Benedetto sia l’algoritmo di Twitter: sa che mi occupo di turismo e mi fa comparire un post di Roberto Gualtieri – candidato sindaco del Pd a Roma – in cui annuncia il suo programma per far diventare la cosiddetta città eterna una “capitale del turismo internazionale”.
Con un elenco così lungo di proposte, e dai toni così generici, da rassicurare tutti gli elettori: anche lui non farà nulla per migliorare l’accoglienza turistica e gestire il governo dei flussi verso la creazione di posti di lavoro.
Lo dico subito: non è un problema di parte politica, di sinistra, centrosinistra, centrodestra, destra o cinquestelle. Se c’è un tema su cui tutti i candidati, di tutte le parti politiche, si trovano d’accordo è quello di parlare in maniera vana e vuota di turismo, senza mai fare l’unica cosa che andrebbe fatta: spendere una percentuale del 30-40% della imposta di soggiorno in interventi che siano veramente a favore dei turisti. Ma la necessità di consenso elettorale è più forte di ogni consiglio di natura tecnica: meglio destinare i milioni di euro a soggetti che nulla sanno di turismo – e nulla fanno per i turisti – ma che sono invece impegnati ogni ora del giorno a rastrellare voti e consensi per il candidato sindaco e per un paio di candidati consiglieri comunali, magari capaci poi di farsi nominare anche assessori.

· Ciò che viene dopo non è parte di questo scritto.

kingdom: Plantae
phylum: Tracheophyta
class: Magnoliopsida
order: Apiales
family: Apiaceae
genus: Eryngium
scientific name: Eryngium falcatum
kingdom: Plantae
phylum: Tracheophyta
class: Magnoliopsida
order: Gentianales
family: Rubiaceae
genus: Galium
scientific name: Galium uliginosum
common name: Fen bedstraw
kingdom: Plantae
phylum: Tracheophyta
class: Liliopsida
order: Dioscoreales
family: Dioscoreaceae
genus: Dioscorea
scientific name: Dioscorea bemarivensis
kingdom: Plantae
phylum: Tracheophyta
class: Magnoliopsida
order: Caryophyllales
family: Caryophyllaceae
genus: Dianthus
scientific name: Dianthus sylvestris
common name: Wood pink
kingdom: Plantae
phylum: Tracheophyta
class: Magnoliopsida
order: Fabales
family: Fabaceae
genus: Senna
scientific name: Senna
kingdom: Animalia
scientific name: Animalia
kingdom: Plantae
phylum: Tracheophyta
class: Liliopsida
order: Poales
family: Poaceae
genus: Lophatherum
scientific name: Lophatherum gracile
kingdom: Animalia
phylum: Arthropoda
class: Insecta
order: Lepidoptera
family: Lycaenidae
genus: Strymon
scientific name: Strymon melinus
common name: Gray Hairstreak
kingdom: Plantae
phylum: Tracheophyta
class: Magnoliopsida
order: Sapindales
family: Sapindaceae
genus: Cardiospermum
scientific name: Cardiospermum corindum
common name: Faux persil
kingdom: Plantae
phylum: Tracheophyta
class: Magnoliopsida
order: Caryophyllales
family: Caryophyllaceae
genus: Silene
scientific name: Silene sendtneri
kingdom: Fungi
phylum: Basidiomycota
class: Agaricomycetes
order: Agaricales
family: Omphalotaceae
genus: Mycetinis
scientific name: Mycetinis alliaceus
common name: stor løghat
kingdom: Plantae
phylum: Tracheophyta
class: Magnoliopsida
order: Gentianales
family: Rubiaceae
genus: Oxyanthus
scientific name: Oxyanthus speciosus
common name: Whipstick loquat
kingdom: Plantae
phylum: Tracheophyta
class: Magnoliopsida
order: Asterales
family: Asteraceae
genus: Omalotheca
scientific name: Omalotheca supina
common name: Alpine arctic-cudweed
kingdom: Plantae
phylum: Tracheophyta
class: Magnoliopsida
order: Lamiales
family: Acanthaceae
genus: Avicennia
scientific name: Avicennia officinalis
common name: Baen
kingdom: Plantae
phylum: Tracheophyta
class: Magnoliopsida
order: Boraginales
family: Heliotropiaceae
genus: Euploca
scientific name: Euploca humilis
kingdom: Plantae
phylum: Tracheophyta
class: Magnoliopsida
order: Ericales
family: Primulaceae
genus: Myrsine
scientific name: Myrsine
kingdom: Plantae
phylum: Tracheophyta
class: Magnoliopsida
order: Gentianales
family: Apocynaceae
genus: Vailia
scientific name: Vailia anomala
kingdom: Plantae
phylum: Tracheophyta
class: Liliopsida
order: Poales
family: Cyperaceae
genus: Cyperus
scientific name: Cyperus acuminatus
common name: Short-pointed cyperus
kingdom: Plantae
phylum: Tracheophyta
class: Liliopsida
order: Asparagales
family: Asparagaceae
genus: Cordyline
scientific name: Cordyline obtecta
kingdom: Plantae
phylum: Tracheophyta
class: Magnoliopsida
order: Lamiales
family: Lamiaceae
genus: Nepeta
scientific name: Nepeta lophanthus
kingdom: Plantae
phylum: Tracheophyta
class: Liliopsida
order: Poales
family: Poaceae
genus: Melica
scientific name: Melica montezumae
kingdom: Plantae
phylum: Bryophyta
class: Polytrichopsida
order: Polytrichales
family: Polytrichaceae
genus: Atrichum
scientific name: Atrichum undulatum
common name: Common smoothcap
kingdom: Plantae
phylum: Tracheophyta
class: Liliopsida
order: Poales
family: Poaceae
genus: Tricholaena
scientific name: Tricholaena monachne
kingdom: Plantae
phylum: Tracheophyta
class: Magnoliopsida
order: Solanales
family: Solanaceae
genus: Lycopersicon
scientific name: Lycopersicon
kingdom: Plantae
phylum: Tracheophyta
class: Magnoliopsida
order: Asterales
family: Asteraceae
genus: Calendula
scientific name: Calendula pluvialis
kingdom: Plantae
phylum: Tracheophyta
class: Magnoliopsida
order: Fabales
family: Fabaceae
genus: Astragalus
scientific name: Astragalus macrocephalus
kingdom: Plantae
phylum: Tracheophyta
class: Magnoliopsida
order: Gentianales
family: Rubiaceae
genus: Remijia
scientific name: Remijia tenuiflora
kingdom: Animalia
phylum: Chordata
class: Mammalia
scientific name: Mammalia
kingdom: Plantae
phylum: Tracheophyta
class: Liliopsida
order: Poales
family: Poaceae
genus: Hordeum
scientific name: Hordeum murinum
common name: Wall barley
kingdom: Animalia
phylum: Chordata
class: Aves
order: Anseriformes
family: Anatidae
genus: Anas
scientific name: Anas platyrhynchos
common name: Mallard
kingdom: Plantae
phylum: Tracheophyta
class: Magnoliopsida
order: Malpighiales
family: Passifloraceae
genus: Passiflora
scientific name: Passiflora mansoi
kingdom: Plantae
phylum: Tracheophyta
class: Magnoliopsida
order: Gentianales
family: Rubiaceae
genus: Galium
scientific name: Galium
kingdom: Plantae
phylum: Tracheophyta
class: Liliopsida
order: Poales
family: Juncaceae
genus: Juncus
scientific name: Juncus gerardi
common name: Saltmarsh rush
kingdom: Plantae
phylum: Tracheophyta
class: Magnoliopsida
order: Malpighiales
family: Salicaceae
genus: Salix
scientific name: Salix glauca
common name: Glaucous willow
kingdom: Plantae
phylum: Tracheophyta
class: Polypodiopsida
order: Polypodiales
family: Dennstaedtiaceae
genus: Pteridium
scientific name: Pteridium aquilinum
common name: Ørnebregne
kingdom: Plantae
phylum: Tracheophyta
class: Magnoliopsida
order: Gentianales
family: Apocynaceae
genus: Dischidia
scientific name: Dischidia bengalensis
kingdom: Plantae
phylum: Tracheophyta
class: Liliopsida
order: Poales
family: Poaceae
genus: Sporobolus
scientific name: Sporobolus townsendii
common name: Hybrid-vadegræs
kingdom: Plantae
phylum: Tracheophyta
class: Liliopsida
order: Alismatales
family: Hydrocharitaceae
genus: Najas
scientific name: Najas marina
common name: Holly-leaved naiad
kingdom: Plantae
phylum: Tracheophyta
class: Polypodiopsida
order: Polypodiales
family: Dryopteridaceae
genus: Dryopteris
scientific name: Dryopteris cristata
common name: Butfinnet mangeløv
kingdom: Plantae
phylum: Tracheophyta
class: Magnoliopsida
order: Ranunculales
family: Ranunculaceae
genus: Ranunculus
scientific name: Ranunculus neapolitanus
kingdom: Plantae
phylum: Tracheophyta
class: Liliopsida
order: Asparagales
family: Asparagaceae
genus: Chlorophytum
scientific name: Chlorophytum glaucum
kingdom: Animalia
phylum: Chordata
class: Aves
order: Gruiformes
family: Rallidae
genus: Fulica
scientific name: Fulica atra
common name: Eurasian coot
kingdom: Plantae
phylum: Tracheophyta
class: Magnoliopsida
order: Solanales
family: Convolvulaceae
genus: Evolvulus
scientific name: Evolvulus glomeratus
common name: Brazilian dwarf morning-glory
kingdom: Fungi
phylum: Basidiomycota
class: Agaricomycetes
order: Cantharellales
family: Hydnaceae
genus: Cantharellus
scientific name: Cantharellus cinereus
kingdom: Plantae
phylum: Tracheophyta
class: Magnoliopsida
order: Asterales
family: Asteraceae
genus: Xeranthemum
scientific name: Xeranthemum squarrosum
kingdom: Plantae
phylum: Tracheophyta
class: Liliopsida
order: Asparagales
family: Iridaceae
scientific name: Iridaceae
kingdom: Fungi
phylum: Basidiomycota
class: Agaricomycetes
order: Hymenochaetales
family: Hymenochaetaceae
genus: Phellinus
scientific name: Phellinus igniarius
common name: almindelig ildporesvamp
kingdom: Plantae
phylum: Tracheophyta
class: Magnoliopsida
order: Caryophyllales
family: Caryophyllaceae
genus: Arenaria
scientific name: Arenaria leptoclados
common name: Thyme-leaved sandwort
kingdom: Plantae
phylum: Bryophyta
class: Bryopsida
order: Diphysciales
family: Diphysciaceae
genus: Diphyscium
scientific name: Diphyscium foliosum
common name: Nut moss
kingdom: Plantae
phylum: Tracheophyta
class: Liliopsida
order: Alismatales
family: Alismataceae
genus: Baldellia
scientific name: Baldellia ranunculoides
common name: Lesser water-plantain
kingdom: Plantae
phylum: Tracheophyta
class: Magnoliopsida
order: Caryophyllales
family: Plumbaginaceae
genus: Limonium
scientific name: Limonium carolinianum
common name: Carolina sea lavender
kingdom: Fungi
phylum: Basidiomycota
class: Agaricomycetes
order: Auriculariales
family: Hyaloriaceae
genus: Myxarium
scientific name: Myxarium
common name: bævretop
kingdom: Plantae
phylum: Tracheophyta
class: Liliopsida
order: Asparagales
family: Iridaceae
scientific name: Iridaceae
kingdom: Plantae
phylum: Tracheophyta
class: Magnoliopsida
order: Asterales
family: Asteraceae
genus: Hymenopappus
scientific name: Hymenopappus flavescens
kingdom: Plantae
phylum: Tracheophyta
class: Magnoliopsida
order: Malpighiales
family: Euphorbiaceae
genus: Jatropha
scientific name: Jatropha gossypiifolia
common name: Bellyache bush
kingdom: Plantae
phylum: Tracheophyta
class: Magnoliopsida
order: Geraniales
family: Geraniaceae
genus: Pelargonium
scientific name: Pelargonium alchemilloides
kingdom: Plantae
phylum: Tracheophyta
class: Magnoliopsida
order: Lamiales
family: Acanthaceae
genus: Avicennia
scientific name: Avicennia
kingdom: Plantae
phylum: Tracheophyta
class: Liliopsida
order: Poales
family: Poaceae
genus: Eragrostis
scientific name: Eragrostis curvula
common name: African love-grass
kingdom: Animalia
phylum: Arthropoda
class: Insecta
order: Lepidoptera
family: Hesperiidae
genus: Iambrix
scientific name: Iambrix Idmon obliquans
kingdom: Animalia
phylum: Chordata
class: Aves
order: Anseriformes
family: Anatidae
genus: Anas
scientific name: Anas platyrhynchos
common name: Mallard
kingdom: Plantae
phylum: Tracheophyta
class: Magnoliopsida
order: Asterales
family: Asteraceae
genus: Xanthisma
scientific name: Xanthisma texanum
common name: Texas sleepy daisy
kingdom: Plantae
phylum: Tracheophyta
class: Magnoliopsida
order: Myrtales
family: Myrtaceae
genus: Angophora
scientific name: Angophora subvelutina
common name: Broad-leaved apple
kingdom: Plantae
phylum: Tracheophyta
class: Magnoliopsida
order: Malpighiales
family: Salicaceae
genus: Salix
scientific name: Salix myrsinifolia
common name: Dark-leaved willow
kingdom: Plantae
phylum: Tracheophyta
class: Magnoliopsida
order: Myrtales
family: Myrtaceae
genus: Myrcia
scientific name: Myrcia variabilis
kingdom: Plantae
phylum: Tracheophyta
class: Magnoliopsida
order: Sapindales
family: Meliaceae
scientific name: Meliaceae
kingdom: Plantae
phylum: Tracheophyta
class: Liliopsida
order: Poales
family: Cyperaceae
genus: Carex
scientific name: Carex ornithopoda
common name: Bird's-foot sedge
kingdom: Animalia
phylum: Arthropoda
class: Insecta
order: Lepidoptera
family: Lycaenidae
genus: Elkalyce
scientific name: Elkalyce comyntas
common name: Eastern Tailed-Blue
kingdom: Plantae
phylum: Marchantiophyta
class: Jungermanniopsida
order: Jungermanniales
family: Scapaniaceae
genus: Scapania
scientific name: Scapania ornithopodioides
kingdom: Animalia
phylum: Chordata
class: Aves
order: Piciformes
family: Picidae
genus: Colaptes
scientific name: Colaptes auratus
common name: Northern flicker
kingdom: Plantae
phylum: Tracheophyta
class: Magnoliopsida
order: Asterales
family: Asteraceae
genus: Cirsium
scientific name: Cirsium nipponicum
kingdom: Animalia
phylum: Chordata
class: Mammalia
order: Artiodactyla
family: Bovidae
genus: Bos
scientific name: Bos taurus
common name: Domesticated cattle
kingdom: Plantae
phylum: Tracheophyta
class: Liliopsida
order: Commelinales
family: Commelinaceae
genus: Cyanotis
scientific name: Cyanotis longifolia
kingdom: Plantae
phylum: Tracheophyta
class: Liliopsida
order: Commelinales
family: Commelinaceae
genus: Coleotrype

Nel suo post infinito su Facebook (638 parole, quasi il doppio di questo articolo) Gualtieri fa il solito elenco di interventi strategici, neanche sbagliato, anzi probabilmente scritto da persone competenti del suo staff. Ma “inciampa” subito in quella che è la prima regola del politico che parla di turismo: non mette nessuna cifra dei soldi che intende spendere per realizzare le cose che dice. Il messaggio in codice è chiaro: state tranquilli, che i soldi della imposta di soggiorno – a Roma peraltro carissima a livelli quasi insostenibili: 8 euro per una camera matrimoniale in un hotel a quattro stelle – continueremo a dividerli fra noi, alimentando i soliti noti o chi avrà dimostrato la capacità di portare voti ai candidati amici.
Quando poi aggiunge le Piattaforme digitali aperte di prenotazione (che non potranno mai funzionare) ed i controlli antiabusivismo e frode fiscale delle professioni turistiche (che nessuno fa mai seriamente) ecco che ogni dubbio si trasforma in certezza.
Ma del resto, cosa ti vuoi mettere a spendere soldi per fare di Roma una “capitale del turismo internazionale”, quando lo è già da decenni?